The Saturday Slash

Meet my Hatchet of Death (or, some other colorful description RC Lewis and I come up with at any given moment). This is how I edit myself, it is how I edit others. If you think you want to play with me and my hatchet, shoot us an email.

We all know the first line of a query is your “hook.” I call the last line the “sinker.” You want it to punch  them in the face, in a nice, friendly kind of way that makes them unable to forget you after having read the 300 other queries in their inbox.

Also, for my brave Saturday Slash volunteers I will gladly do follow-up slashes (each more kindly than the next) on your query if you post them on the Query Critique board over on AgentQuery Connect. You’ll get advice from me, and also people who are smarter than me. If you do post on AQ, be sure to follow the guidelines and let me know you posted so that I can follow up!

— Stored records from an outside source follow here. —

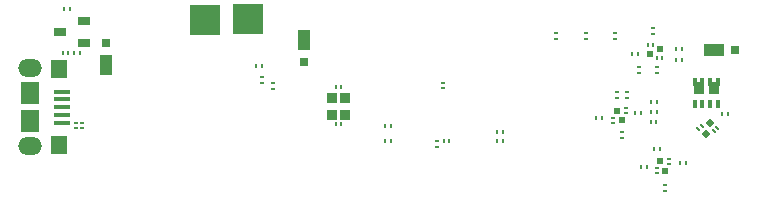
<source format=gbp>
%FSTAX23Y23*%
%MOIN*%
%SFA1B1*%

%IPPOS*%
%AMD187*
4,1,4,0.002500,-0.008600,0.008600,-0.002500,-0.002500,0.008600,-0.008600,0.002500,0.002500,-0.008600,0.0*
%
%AMD188*
4,1,4,0.013900,0.000000,0.000000,0.013900,-0.013900,0.000000,0.000000,-0.013900,0.013900,0.000000,0.0*
%
%ADD102R,0.013900X0.009900*%
%ADD104R,0.009900X0.013900*%
%ADD110R,0.011100X0.017000*%
%ADD112R,0.008700X0.015800*%
%ADD113R,0.019800X0.019800*%
%ADD114R,0.031600X0.031600*%
%ADD115R,0.070900X0.043400*%
%ADD117R,0.017000X0.011100*%
%ADD119R,0.011900X0.027600*%
%ADD120R,0.037400X0.039400*%
%ADD121R,0.037300X0.039400*%
%ADD124R,0.031600X0.031600*%
%ADD125R,0.043400X0.070900*%
%ADD183O,0.078700X0.059100*%
%ADD184R,0.015800X0.008700*%
%ADD185R,0.019800X0.019800*%
%ADD186R,0.098500X0.098500*%
G04~CAMADD=187~9~0.0~0.0~87.0~158.0~0.0~0.0~0~0.0~0.0~0.0~0.0~0~0.0~0.0~0.0~0.0~0~0.0~0.0~0.0~225.0~172.0~171.0*
%ADD187D187*%
G04~CAMADD=188~10~0.0~198.0~0.0~0.0~0.0~0.0~0~0.0~0.0~0.0~0.0~0~0.0~0.0~0.0~0.0~0~0.0~0.0~0.0~315.0~198.0~0.0*
%ADD188D188*%
%ADD189R,0.040100X0.030100*%
%ADD190R,0.053200X0.015800*%
%ADD191R,0.061100X0.074900*%
%ADD192R,0.055200X0.063100*%
%ADD193R,0.033500X0.037500*%
%LNvapeix_mini_pcb-1*%
%LPD*%
G54D102*
X02884Y03424D03*
Y03443D03*
X02225Y03312D03*
Y03293D03*
X02246Y03312D03*
Y03293D03*
X0343Y03249D03*
Y0323D03*
X03448Y03426D03*
Y03445D03*
G54D104*
X0363Y0325D03*
X03649D03*
X03629Y0328D03*
X03648D03*
X04141Y03315D03*
X0416D03*
X02239Y03543D03*
X0222D03*
X02181D03*
X022D03*
X02205Y03689D03*
X02186D03*
X03275Y033D03*
X03256D03*
X03451Y03252D03*
X0347D03*
X03091Y03429D03*
X0311D03*
Y03306D03*
X03091D03*
X03275Y03252D03*
X03256D03*
G54D110*
X0409Y03344D03*
X0411D03*
X04153Y03224D03*
X04173D03*
X0396Y03328D03*
X0398D03*
X04238Y03176D03*
X04258D03*
X04129Y03163D03*
X04109D03*
X04245Y03556D03*
X04225D03*
X0408Y0354D03*
X041D03*
X04245Y0352D03*
X04225D03*
X02846Y035D03*
X02826D03*
X04161Y03346D03*
X04141D03*
Y03381D03*
X04161D03*
X04378Y03341D03*
X04398D03*
G54D112*
X04132Y0357D03*
X04148D03*
X0418Y03527D03*
X04164D03*
G54D113*
X0414Y03539D03*
X04173Y03556D03*
G54D114*
X04422Y03555D03*
G54D115*
X04351Y03555D03*
G54D117*
X04164Y03497D03*
Y03477D03*
X04148Y03607D03*
Y03627D03*
X04024Y03612D03*
Y03592D03*
X03927Y03612D03*
Y03592D03*
X03827Y03612D03*
Y03592D03*
X04047Y03259D03*
Y03279D03*
X0419Y03085D03*
Y03105D03*
X04029Y03415D03*
Y03395D03*
X04101Y03477D03*
Y03497D03*
X04063Y03415D03*
Y03395D03*
X02846Y03444D03*
Y03464D03*
G54D119*
X04365Y03447D03*
X04339D03*
X04288D03*
X04314D03*
Y03375D03*
X04288D03*
X04339D03*
X04365D03*
G54D120*
X04352Y03426D03*
G54D121*
X04301Y03426D03*
G54D124*
X02986Y03515D03*
X02327Y03576D03*
G54D125*
X02986Y03586D03*
X02327Y03505D03*
G54D183*
X02072Y03234D03*
Y03493D03*
G54D184*
X04204Y03191D03*
Y03175D03*
X04161Y03143D03*
Y03159D03*
X04015Y03311D03*
Y03327D03*
X04058Y03359D03*
Y03343D03*
G54D185*
X04173Y03183D03*
X0419Y0315D03*
X04046Y03319D03*
X04029Y03352D03*
G54D186*
X02798Y03656D03*
X02656Y03655D03*
G54D187*
X043Y03291D03*
X04311Y03302D03*
X04364Y03294D03*
X04352Y03283D03*
G54D188*
X04326Y03275D03*
X04338Y0331D03*
G54D189*
X02171Y03614D03*
X02254Y03577D03*
Y03652D03*
G54D190*
X02178Y03364D03*
Y03338D03*
Y03312D03*
Y03389D03*
Y03415D03*
G54D191*
X02072Y03316D03*
Y03411D03*
G54D192*
X02169Y0349D03*
Y03238D03*
G54D193*
X03079Y03395D03*
X03124D03*
Y03338D03*
X03079D03*
M02*
</source>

Twelve-year-old Haley has the worst life ever—stuck for the third summer in a row at her mom’s work, a stinking old folks’ home. Yeah, an old folks’ home is definitely not the cool summer hang out, but I feel like your hook here starts out a little cliche. Every 12 year old thinks they have the worst life ever. Get the old folks home out there front and center. Also, I’m confused as to why Haley is even there at all? Clearly she’s not working at 12 years old, so I assume Mom doesn’t have childcare, etc. Obviously that’s a lot of info for me to ask you to jam in the first sentence, but even if you just use the phrase “stuck tagging along” it would help. Also, I don’t think the fact that it’s the third summer in a row is relevant in the hook. At least she has plenty of time to figure out a way to make enough cash to buy a cell phone and smuggling contraband in is just the ticket. It turns out old people have a sweet tooth and selling snacks to the residents is a real money-maker. Nice – that’s awesome and hilarious. Get that hook spruced up just a little bit and your first para is definitely intriguing.

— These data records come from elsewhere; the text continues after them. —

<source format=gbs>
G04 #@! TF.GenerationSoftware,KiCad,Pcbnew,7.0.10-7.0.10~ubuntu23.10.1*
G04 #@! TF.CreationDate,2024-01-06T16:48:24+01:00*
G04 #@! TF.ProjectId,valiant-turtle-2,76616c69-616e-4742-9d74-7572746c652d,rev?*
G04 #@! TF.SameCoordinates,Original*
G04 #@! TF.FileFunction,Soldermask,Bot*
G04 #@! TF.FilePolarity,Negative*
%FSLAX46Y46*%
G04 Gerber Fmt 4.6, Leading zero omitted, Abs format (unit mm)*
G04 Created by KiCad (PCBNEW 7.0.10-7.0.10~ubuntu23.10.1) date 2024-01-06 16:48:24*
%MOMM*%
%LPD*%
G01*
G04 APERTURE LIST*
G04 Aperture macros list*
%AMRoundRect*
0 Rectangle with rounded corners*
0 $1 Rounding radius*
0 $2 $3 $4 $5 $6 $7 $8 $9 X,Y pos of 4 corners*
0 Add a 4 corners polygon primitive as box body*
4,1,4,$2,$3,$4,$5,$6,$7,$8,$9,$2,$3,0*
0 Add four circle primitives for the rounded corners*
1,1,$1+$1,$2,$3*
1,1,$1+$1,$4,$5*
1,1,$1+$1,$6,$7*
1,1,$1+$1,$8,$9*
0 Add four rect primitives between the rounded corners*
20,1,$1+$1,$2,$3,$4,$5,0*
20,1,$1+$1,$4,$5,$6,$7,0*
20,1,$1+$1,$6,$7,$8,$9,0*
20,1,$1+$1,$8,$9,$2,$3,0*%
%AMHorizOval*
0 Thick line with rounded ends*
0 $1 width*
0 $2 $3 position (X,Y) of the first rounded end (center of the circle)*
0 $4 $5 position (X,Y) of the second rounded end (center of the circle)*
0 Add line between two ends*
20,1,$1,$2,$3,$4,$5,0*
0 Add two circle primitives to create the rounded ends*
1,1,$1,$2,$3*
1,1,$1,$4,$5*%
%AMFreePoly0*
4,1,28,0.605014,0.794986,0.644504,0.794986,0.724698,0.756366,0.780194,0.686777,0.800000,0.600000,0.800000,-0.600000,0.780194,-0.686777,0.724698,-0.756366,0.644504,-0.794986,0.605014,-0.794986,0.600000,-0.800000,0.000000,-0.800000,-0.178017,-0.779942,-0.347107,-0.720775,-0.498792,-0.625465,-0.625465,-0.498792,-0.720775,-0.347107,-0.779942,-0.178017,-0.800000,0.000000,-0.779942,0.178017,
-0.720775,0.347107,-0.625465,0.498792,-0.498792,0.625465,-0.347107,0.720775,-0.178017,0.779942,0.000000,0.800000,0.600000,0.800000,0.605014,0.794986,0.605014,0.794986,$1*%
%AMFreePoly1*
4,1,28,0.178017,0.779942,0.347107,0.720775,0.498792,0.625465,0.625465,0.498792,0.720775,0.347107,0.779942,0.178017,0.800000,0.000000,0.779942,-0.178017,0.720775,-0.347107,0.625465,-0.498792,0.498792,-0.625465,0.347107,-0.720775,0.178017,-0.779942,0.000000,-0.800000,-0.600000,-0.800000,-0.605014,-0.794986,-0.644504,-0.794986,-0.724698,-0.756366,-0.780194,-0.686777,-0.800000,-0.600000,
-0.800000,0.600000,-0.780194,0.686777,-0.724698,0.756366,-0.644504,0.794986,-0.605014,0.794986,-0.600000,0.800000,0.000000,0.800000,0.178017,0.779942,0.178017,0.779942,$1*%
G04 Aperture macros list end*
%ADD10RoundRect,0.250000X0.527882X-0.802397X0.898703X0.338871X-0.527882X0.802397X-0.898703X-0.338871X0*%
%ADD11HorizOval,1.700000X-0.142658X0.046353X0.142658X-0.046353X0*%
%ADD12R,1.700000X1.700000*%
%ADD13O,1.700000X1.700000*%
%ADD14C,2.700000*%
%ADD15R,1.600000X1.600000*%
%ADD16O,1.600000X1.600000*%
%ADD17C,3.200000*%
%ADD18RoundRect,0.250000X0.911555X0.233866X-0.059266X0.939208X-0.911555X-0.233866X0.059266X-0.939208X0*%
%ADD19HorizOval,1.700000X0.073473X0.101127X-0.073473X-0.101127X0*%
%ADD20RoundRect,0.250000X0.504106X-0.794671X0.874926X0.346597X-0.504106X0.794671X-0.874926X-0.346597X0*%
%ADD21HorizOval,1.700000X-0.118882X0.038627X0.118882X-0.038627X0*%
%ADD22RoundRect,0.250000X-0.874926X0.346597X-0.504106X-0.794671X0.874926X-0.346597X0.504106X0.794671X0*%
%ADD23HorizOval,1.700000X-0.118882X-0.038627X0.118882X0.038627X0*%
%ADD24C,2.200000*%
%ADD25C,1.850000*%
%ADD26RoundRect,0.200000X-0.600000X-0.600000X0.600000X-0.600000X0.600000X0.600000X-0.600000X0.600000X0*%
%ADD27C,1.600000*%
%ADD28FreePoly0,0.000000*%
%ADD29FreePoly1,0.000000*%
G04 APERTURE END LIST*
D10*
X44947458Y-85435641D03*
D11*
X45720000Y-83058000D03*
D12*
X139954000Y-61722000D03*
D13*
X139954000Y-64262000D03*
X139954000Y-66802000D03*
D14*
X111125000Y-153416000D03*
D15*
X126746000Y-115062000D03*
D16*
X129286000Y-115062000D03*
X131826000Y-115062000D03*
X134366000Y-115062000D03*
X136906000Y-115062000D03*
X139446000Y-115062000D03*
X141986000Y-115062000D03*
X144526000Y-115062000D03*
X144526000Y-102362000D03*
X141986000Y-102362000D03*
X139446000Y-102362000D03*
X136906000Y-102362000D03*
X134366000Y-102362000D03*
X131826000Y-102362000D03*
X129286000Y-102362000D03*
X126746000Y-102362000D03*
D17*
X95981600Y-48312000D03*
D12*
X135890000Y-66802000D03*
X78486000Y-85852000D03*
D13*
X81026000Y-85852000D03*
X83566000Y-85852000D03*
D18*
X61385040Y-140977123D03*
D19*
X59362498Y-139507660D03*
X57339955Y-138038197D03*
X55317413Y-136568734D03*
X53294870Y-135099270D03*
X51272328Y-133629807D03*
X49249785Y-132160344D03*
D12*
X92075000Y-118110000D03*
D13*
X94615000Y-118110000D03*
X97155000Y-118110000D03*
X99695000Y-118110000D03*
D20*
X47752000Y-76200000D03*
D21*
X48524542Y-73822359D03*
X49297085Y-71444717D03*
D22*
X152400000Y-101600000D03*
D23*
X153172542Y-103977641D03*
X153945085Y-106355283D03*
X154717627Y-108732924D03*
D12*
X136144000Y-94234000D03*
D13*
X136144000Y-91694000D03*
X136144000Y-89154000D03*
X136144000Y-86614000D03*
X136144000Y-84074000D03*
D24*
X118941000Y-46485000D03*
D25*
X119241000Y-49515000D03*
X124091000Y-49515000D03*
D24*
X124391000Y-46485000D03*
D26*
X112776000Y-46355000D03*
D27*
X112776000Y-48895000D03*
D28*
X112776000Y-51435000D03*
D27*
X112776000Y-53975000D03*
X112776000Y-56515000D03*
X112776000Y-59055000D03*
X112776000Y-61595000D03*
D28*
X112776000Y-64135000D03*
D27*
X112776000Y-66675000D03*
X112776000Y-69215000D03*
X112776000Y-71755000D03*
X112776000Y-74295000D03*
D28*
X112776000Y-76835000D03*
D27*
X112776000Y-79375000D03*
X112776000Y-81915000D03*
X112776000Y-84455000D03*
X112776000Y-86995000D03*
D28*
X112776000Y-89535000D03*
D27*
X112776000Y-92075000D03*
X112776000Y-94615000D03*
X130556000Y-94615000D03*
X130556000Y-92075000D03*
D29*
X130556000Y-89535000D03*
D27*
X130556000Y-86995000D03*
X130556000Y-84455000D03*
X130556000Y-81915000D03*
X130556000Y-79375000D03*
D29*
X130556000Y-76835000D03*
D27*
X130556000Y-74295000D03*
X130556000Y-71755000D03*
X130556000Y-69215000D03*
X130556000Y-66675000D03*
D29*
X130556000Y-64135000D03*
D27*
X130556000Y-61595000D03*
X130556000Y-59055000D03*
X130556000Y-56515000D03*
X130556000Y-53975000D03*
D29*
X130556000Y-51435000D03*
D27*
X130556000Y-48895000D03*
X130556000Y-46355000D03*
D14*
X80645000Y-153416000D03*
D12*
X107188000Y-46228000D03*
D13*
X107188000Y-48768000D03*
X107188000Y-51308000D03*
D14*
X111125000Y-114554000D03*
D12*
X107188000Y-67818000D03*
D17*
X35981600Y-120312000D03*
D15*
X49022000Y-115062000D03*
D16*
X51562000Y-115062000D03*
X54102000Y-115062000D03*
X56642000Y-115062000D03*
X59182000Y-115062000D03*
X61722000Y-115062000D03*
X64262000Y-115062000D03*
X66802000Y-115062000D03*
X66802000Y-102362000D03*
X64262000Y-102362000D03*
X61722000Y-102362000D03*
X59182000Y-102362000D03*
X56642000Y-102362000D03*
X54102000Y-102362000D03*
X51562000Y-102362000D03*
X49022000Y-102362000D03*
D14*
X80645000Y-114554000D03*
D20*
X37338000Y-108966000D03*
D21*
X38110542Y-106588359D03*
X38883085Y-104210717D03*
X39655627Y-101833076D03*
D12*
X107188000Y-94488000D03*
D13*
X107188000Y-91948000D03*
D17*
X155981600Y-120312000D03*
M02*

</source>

Things turn less lame when Haley gets to watch her favorite show, Cajun Pawn Stars, with the General need some clarity here. I thought upon first read that The General was the host of the show. On second read I think he’s a patient., and it only costs her a few Oreos an episode. Also my first thought here was that the TV she’s watching on is in some kind of common room. If she’s watching with a patient whom she’s sneaking Oreos to, that makes more sense – but we need clarity here. And when she discovers that one of the new residents is sixteen-year-old Rachel very confusing phrasing here – I feel like the way Rachel is introduced paired with the Cajun Pawn Stars makes me believe there’s some kind of connection between Rachel and the show – but that doesn’t pan out here who’s in a coma thanks to the driver of a getaway car, things really get interesting. And why is a 16 year old in an old folks’ home? That doesn’t make sense to me. Rachel’s roommate is 80-something Miss Essie whose best day is remembering where she put her teeth and worst day is over-hearing the strange visitors who just might be bank robbers and now want to hurt the only witness.

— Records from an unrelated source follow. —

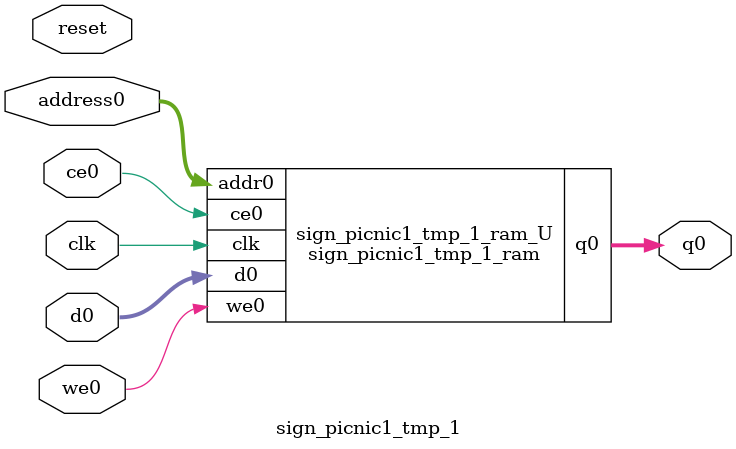
<source format=v>
`timescale 1 ns / 1 ps
module sign_picnic1_tmp_1_ram (addr0, ce0, d0, we0, q0,  clk);

parameter DWIDTH = 8;
parameter AWIDTH = 6;
parameter MEM_SIZE = 36;

input[AWIDTH-1:0] addr0;
input ce0;
input[DWIDTH-1:0] d0;
input we0;
output reg[DWIDTH-1:0] q0;
input clk;

(* ram_style = "distributed" *)reg [DWIDTH-1:0] ram[0:MEM_SIZE-1];




always @(posedge clk)  
begin 
    if (ce0) begin
        if (we0) 
            ram[addr0] <= d0; 
        q0 <= ram[addr0];
    end
end


endmodule

`timescale 1 ns / 1 ps
module sign_picnic1_tmp_1(
    reset,
    clk,
    address0,
    ce0,
    we0,
    d0,
    q0);

parameter DataWidth = 32'd8;
parameter AddressRange = 32'd36;
parameter AddressWidth = 32'd6;
input reset;
input clk;
input[AddressWidth - 1:0] address0;
input ce0;
input we0;
input[DataWidth - 1:0] d0;
output[DataWidth - 1:0] q0;



sign_picnic1_tmp_1_ram sign_picnic1_tmp_1_ram_U(
    .clk( clk ),
    .addr0( address0 ),
    .ce0( ce0 ),
    .we0( we0 ),
    .d0( d0 ),
    .q0( q0 ));

endmodule


</source>
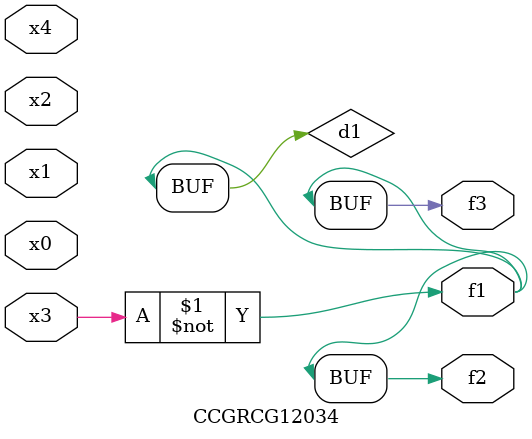
<source format=v>
module CCGRCG12034(
	input x0, x1, x2, x3, x4,
	output f1, f2, f3
);

	wire d1, d2;

	xnor (d1, x3);
	not (d2, x1);
	assign f1 = d1;
	assign f2 = d1;
	assign f3 = d1;
endmodule

</source>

If a kid who’s stranded for the summer, a retired Marine who’s given up on life, and an old lady with Alzheimer’s can solve a bank robbery and prevent a murder, it’s possible Haley will have the best How I Spent My Summer essay in the history of middle school. This is a great sinker here – it helps clarify some of the things that are hazy in the middle, but that doesn’t mean the middle should stand as is.

THE SUMMER I STARTED A BUSINESS, SOLVED A BANK ROBBERY, AND SHOWED UP ON CAJUN PAWN STARS is a 31k middle grade novel. It’s a modern day Nancy Drew with some humor thrown in. I’ve been a teacher and school counselor for over twenty years. Currently, I’m a middle school counselor with the largest school system in the Southeast. I’m also a member of SCBWI. Great concise bio that explains who you are, and why you are qualified to write this book.

I think my biggest issue here is why a 16 year old is in a nursing home in the first place? Also, I get that you need to name the TV show she’s watching in order for your catchy title (it is good, btw) to work, but the way that sentence is phrased makes it sound like Cajun Pawn Stars is going to be the bid deal here, but really the focus (and prime mover of the plot) is the fact that the victim of the getaway vehicle is in the building, and in danger. I get that CPS might play into the overall plot of the robbery and Rachel’s injury, but it’s confusing when placed the way it is in the hierarchy of the middle para as far as the book’s focus.

4 thoughts on “The Saturday Slash

  1. Thanks, Mindy! Your comments are so helpful. I'll work on my query and see you over at AgentQueryConnect.

    I love the idea of your PAPfest. Unfortunately, nobody in my unagented CP group has their awesome WIP finished yet.

    Have a great Saturday!

  2. Ooh, love the Saturday Slash idea! I'll be back again next weekend. And I'm with you, %100. Your notes are right on!

    The story, btw, sounds great! I'd read it in a second!